In a recent Spanish study of over 3000 CHD patients, the accumulative sudden cardiac death incidence of 5, 10, 20 years was 0.7, 1.8 and 3.1 respectively. This study emphasises wide differences across specific lesions with high risk cases being Rastelli, severe coronary anomalies, cyanotic heart disease, complex TOF, moderate risk were non-complex TOF, Senning and Mustard cases, Fontan, congenitally corrected transposition of the great vessels (CCTGA), and Ebstein’s anomaly, while coarctation and left heart lesions were low risk. Very low risk cases were left to right shunts and right ventricular outflow tract lesions. This study also used a predictive model indicating that those with a greater than 5% risk as five years follow-up should have an ICD inserted while those with a lower risk of 0.1% should avoid these strategies as ICD can have significant complications [40].
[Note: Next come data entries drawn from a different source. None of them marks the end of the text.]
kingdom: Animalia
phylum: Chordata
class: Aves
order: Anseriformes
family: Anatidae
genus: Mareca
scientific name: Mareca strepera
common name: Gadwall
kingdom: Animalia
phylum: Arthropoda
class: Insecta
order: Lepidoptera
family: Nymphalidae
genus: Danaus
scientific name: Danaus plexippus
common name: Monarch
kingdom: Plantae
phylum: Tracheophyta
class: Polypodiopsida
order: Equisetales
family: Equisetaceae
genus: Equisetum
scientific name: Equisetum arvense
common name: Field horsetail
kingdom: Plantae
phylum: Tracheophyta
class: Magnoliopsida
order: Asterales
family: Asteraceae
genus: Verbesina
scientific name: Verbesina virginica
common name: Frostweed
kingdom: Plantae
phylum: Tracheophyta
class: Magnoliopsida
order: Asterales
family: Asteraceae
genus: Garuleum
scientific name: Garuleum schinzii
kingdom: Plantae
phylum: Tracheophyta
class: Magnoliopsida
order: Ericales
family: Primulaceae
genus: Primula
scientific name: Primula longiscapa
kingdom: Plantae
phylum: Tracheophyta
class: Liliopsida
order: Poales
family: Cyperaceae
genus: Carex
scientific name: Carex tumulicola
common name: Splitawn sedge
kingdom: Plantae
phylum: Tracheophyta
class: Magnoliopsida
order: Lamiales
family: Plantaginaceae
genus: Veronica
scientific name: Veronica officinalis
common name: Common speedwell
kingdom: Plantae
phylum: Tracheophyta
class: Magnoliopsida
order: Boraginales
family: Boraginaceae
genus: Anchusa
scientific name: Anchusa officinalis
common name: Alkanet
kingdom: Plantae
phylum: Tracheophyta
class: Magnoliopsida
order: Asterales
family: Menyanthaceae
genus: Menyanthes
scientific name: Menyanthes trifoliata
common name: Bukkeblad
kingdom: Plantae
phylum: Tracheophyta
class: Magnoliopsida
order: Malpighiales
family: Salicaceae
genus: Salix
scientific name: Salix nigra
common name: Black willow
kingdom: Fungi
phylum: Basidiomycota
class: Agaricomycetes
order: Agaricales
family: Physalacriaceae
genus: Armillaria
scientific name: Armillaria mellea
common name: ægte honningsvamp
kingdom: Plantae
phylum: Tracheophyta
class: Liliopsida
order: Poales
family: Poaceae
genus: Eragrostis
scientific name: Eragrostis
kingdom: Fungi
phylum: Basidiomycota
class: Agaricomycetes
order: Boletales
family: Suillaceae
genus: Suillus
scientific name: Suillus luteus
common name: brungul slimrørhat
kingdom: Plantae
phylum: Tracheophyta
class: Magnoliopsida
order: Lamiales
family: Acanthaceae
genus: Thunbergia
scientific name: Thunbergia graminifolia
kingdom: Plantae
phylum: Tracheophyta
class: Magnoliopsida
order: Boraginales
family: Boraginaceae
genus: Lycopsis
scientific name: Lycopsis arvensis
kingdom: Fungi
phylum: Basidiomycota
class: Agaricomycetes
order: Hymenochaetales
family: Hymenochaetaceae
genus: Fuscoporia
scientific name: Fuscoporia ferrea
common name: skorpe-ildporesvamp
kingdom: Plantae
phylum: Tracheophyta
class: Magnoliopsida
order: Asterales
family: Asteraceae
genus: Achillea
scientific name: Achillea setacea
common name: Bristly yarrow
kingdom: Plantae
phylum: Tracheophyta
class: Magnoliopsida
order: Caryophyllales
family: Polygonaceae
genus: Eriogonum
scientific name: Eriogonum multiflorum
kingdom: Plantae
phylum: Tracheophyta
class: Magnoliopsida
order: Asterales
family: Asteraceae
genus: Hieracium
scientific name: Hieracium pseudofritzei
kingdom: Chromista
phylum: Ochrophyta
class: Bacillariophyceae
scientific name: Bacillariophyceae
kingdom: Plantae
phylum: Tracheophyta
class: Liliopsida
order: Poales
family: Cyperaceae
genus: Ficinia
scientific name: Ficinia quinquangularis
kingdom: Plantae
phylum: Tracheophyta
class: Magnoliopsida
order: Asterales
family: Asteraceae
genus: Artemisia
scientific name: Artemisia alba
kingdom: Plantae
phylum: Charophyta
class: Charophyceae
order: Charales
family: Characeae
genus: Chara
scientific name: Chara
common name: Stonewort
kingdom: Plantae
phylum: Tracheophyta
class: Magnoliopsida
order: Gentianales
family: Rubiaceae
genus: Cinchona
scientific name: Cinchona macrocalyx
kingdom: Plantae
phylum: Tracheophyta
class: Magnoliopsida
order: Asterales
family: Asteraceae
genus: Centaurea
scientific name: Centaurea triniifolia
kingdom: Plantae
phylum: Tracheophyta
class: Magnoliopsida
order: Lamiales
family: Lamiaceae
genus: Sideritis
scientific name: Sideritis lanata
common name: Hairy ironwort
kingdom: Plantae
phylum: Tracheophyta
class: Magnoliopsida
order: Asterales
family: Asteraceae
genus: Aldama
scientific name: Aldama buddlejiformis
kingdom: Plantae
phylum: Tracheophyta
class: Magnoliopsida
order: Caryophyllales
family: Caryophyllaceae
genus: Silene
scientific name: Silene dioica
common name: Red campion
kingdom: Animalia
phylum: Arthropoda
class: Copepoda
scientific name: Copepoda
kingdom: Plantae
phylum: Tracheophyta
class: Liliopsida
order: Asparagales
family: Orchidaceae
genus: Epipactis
In a recent study from Australia of 2068 patients with CHD 341 died, which is a mortality rate of 11% and this was mainly in complex cases. Non-cardiac causes of death predominated in patients with simple lesions [41]. This highlights that the pathologist should not attribute death simply to the lesion if it is small and insignificant with no remodelling of the heart or lungs. It is important for pathologists to know what are high-risk and low-risk lesions, so that they can make a judgement at autopsy as to whether a congenital lesion found in the heart has actually caused the death of the patient. If a case is only an incidental congenital defect such as a small ASD or VSD, and slight variation of normal coronary anatomy, then the death case should not be attributed to the lesion. Additionally, surgically corrected conditions in which there are no surgical complications, no hypertrophy, dilatation, or fibrosis in the ventricles, should also not have the sudden death attributed to the underlying condition. Coarctation without dilatation and rupture of the aorta or hypertrophy of the left ventricle should also be listed as an incidental finding.

11. Summary

SCD is an important cause of mortality in congenital heart disease. Urgent referral for medical treatment of arrhythmias, catheter ablation of arrhythmias and use of implantable cardioverter-defibrillators (ICDs) has improved survival but will not prevent all SCD [7,42,43]. In any case of SCD in CHD it is imperative to carry out an autopsy to clarify the exact cause of death, which helps both the family and the cardiologist in coming to terms with the condition and leading to improvements in monitoring and survival in the future.